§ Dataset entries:
────────
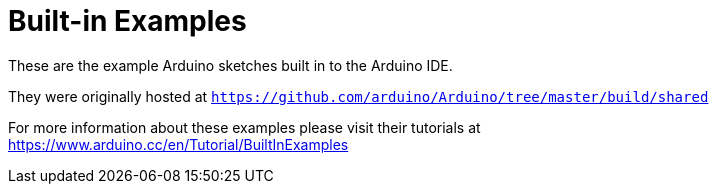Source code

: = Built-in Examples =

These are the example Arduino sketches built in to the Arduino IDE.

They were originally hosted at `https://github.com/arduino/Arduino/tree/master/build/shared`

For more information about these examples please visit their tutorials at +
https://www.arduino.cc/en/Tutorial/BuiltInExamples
────────
§ INSTRUCTIONS FOR THE TASK: Give again, word for word, only the lines that run from the top of the data above through the line with "They were originally". Drop the pictures.

§ SOLUTION FOR THIS EXERCISE:
Source code

: = Built-in Examples =

These are the example Arduino sketches built in to the Arduino IDE.

They were originally hosted at `https://github.com/arduino/Arduino/tree/master/build/shared`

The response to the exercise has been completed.